Colomba o piccione parassita e predatore?
Dire pace è facile per chi non vuole la guerra, ma anche per chi la prepara e pure chi la fa. Farla, o far fare la pace, non è, invece, cosa di ore o di giorni e, quando se ne invoca una giusta e duratura, ci vuole l’onestà di riconoscere che, se è frutto di resa del perdente, i piatti della bilancia della giustizia penderanno a favore dell’altro contendente il vincitore. Buono o cattivo che sia stato.
Altrimenti, se proposta da un mediatore, richiederà necessariamente sacrifici e rinunce da una parte e dall’altra. E si può rinunciare solo dopo aver ben valutato pro e contro, perché quei piatti siano poi in equilibrio.
Il quasi aut aut di Trump a Putin il giorno nel quale, in san Pietro, parlava con Zelensky, è perciò solo tappa di un cammino che, come quello di Santiago o la Francigena, tocca anche altre genti e popoli, per rivelarsi poi bianca colomba o indesiderato…piccione.
Erasmo da Rotterdam, grande genio dell’Umanesimo, nell’Elogio della pazzia, “il più brillante e famoso dei suoi serissimi scherzi”, considerò la guerra uno dei tanti momenti assurdi dell’umana esistenza, nella quale la follia è norma e motore, contrapposta alla saggezza che invece “intristisce e paralizza” (C. Carena 1987).
Più tardi, in vista della pace di Cambrai, scrisse la Querela pacis, il lamento della pace “scacciata e respinta da ogni dove….Se io fossi la pace, esaltata da déi e uomini come sorgente di ogni bene, mentre la guerra si presenta come l’oceano di tutte le sventure… chi può ritenere che esseri umani si adoperino con tante macchinazioni, astuzie, affanni, a scacciarmi?”.
Per Erasmo, che scriveva nel 1516, l’uomo è stato creato “inerme e debole, comunque malsicuro in mancanza di accordo e reciproca assistenza”. Allora, “se la pace ti sembrerà comportare qualche ingiustizia, guardati dal pensare: ci perdo; bensì: così acquisto la pace”.
Si dice ancora pace, ma nel mondo le guerre sono più di cinquanta.

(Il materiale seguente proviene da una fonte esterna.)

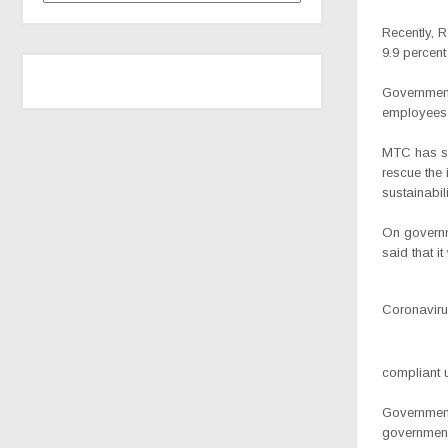
Recently, R
9.9 percent
Government 
employees 
MTC has si
rescue the 
sustainabili
On governm
said that i
Coronavirus
compliant u
Government’
government 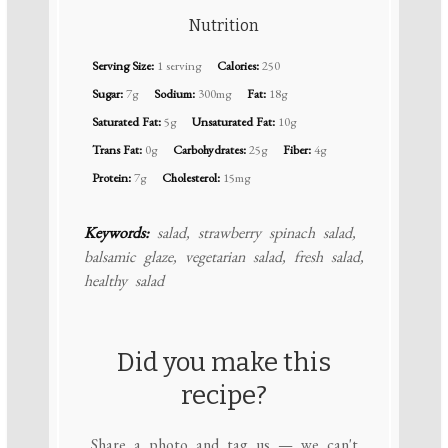
Nutrition
Serving Size:
1 serving
Calories:
250
Sugar:
7g
Sodium:
300mg
Fat:
18g
Saturated Fat:
5g
Unsaturated Fat:
10g
Trans Fat:
0g
Carbohydrates:
25g
Fiber:
4g
Protein:
7g
Cholesterol:
15mg
Keywords:
salad, strawberry spinach salad,
balsamic glaze, vegetarian salad, fresh salad,
healthy salad
Did you make this
recipe?
Share a photo and tag us — we can't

A san Pietro i capi di Stato si sono incontrati per una cerimonia religiosa, ma le guerre maggiori avvengono nella terra di Cristo, la Palestina, con il popolo eletto dal Dio degli ebrei e dei cristiani e cristiani sono, pur essi, gli ucraini e i loro aggressori, i russi benedetti dal patriarca Kirill con accanto Putin col cero pasquale.
Si fa presto a dire pace nei parlamenti e nelle chiese, ma, intanto, ci si arma molto più che in passato.

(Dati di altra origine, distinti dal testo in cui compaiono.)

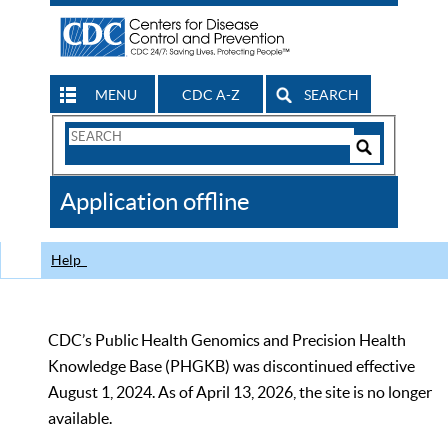
MENU
CDC A-Z
SEARCH
Search
Form
Search
Controls
The
Application offline
CDC
Help
CDC’s Public Health Genomics and Precision Health
Knowledge Base (PHGKB) was discontinued effective
August 1, 2024. As of April 13, 2026, the site is no longer
available.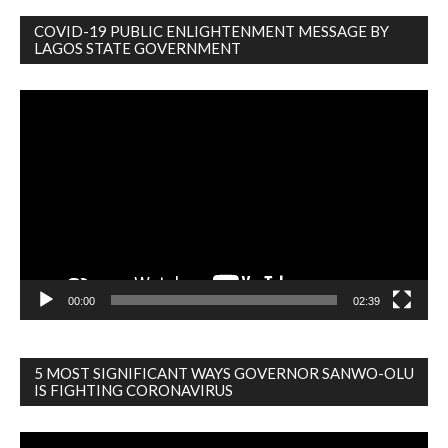
COVID-19 PUBLIC ENLIGHTENMENT MESSAGE BY
LAGOS STATE GOVERNMENT
Video
Player
00:00
02:39
5 MOST SIGNIFICANT WAYS GOVERNOR SANWO-OLU
IS FIGHTING CORONAVIRUS
Video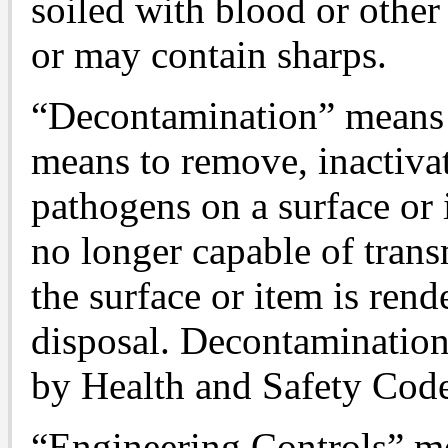
soiled with blood or other 
or may contain sharps.
“Decontamination” means t
means to remove, inactiva
pathogens on a surface or 
no longer capable of trans
the surface or item is rend
disposal. Decontamination
by Health and Safety Cod
“Engineering Controls” me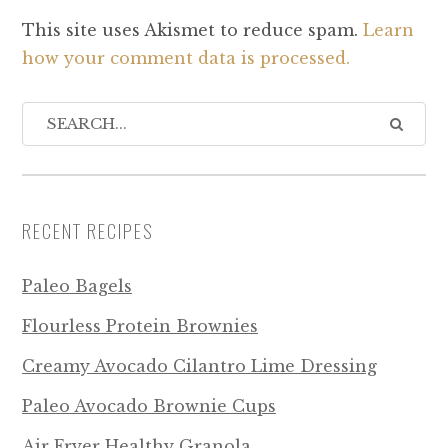
This site uses Akismet to reduce spam.
Learn
how your comment data is processed.
RECENT RECIPES
Paleo Bagels
Flourless Protein Brownies
Creamy Avocado Cilantro Lime Dressing
Paleo Avocado Brownie Cups
Air Fryer Healthy Granola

Il SIPRI, l’Istituto Internazionale di Ricerche sulla Pace di Stoccolma – che ha calcolato un aumento del 10% dallo scorso anno della spesa militare mondiale- spiega che non si tratta solo di armi per fronteggiare le guerre in corso ma per prepararsi a nuovi conflitti, giudicati evidentemente possibili.
In questa situazione, come aspettarsi che alle parole, pur pronunciate all’unisono, seguano con immediatezza i fatti?
Quanto lontani i tempi in cui le Banche decidevano di limitare i finanziamenti alle industrie delle armi, anche quelle di difesa individuale, a seguito di un’interrogazione parlamentare o delle marce per la pace? Quanto hanno contato quelle, pur così partecipate, da Perugia ad Assisi?
Si discute della misura di filoamericanismo nel sangue degli europei e la politica dibatte.
Intanto, l’industria bellica sotto stress per l’overdose di domanda non può prescindere dal legame tra le due sponde dell’Oceano.
Ha detto a Il Tempo, Giuseppe Cossiga presidente dell’AIAD, la Federazione delle imprese italiane per l’Aerospazio, la Difesa e la Sicurezza (incarico che fu anche dell’attuale ministro della Difesa Guido Crosetto): “Il rapporto con gli Stati Uniti è strutturale. In tantissimi sistemi che chiamiamo europei o italiani ci sono componenti critiche che vengono dagli USA e noi sì, siamo partners ed amici degli americani, ma anche dipendenti dalla loro supply chain”.
Chiaro. Sarà anche un fatto di comune “civiltà occidentale”, ma il primum vivere, in materia, sovrasta e molto il deinde philosophare.
Conclude Cossiga:”Se non maturiamo la consapevolezza di ciò che sta accadendo, se la politica non trova il coraggio di raccontare la realtà e spiegare la necessità degli investimenti in difesa, i fatti ci travolgeranno”.
Si fa davvero presto a dire Pace e, in giro…colombe o piccioni?